How to complete this task - Beginning with the line that contains "366 154 109.81", copy each remaining line of the data below exactly.

────────

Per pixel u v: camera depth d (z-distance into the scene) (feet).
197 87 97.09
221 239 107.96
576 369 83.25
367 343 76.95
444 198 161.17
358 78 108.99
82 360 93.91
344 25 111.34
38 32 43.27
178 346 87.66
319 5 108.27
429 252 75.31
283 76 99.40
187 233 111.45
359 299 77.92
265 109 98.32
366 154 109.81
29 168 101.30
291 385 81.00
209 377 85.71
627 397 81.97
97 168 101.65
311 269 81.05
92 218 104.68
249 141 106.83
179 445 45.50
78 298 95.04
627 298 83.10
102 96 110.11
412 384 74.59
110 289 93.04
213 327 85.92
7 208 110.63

────────

Answer to the problem -
366 154 109.81
29 168 101.30
291 385 81.00
209 377 85.71
627 397 81.97
97 168 101.65
311 269 81.05
92 218 104.68
249 141 106.83
179 445 45.50
78 298 95.04
627 298 83.10
102 96 110.11
412 384 74.59
110 289 93.04
213 327 85.92
7 208 110.63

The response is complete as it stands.